Yields and basis point (bp) movements of some of the most-watched 10-year bonds this afternoon:
US: 1.95% (2bp)
UK: 2.09% (no change)
Germany: 1.61% (1bp)
France: 2.23% (no change)
Spain: 5.37% (-6bp)
Italy: 4.56% (-3bp)
[NOTE: there are 100bp to a percentage point]
US bond yields rose by two basis points to 1.95% as the market reacted to comments made by a Federal Reserve official at a symposium on Thursday evening.
A Wall Street Journal article reported: "Federal Reserve Board Governor Jeremy Stein said there isn't an imminent threat to the wider financial system, but highlighted several marketsincluding junk bonds, mortgage real-estate investment trusts and commercial banks' securities holdingsas areas where potentially troubling developments are emerging, possibly as a result of the Fed's easy-money policies."
Meanwhile, positive results were published by the Commerce Department showing that the US trading deficit had narrowed sharply in the month of December. The trade gap shrank 20.7% to $38.5bn, representing the smallest gap since January 2010. Analysts polled by Reuters news agency had expected a deficit of $46bn.
In the UK, bond yields were flat at 2.09% as revised data from the Office of National Statistics(ONS) showed that construction had risen by 0.9% in the fourth quarter of 2012. Its previous assumption, used in the first estimate of UK economic growth in the fourth quarter, had been for a rise of 0.3% in the sector. However the ONS reported that the revision would have no significant impact on fourth quarter GDP, which shrank by 0.3%.
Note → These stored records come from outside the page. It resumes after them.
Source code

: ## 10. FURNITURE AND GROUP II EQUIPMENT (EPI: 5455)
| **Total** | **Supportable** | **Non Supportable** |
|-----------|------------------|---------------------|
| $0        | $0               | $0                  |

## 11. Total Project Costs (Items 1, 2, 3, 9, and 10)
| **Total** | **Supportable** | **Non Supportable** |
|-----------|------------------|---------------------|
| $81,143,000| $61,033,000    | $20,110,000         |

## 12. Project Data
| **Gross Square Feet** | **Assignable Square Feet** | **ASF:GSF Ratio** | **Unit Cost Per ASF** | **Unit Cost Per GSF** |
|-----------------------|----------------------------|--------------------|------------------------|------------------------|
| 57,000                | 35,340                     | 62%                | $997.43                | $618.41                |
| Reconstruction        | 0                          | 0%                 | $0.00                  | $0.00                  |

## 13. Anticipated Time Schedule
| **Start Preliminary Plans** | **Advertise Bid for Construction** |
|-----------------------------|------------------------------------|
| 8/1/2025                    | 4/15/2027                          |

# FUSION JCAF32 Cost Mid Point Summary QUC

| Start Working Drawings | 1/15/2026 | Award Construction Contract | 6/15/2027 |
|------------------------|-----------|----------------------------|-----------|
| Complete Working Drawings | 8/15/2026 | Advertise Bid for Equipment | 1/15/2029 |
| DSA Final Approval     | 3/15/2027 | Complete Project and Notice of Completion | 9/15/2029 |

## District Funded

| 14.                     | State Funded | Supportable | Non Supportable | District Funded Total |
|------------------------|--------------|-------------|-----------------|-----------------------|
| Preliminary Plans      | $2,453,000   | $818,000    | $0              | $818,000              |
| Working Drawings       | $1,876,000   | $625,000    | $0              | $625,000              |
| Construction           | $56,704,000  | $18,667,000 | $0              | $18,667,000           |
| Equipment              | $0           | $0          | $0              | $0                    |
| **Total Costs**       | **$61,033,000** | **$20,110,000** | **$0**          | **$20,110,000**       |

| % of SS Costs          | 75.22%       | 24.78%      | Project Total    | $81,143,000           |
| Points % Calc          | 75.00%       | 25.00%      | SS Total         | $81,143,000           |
The contraction in the economy raised fears that the UK could slip back into a recession. Friday also saw the auction of a number of treasury bills. The Treasury sold £2.5bn of 28-day, £0.5bn 91-day and £0.5bn 182-day bills collectively which had yields of 0.3041%, 0.2715% and 0.3717% respectively.
In Germany, yields climbed by a single basis point to 1.61% as the German government voiced concerns over the use of international currency depreciation as a way of increasing competitiveness over the long-term.
Georg Streiter, Germany's deputy government spokesman, said on Friday: "A targeted depreciation can confer a short-term boost to the export economy. In the opinion of the German government, this isn't a sustainable way to strengthen competitiveness."
In France, bond yields plateuxed at 1.61% as the Central Government trade deficit contracted by 19% to 87.2bn euros, a reduction from the previous month's 103.4bn euros. Meanwhile, a French appeals court suspended a Peugeot Citroen restructuring plan that called for 8,000 job cuts, according to a report puiblished on France24.
In contrast to one week ago, Spanish yields fell by six basis points to 5.37% as Soraya Saenz de Santamaria, Deputy Prime Minister of Spain, said that Premier Mariano Rajoy would not let corruption allegations distract him from tackling Spain's economic crisis.
"We have a government that is going ahead with its reform plans, that is passing laws and changing the country," she was cited by Bloomberg as saying at a press conference.
"That is the stability this government's work is creating." The comments came six days after Rajoy denied allegations from El Pais newspaper that he received money from a secret slush fund.
A rise in Italian production may have underpinned the three basis point contraction in Italian bond yields to 4.56% on Friday. Data from Italy's national statistics office, Istat, showed that industrial output rose more than forecast in December for the first time in four months. Output increased by 0.4% from November, when it dropped a revised 1.1% and fell 2.2% in the three months through December.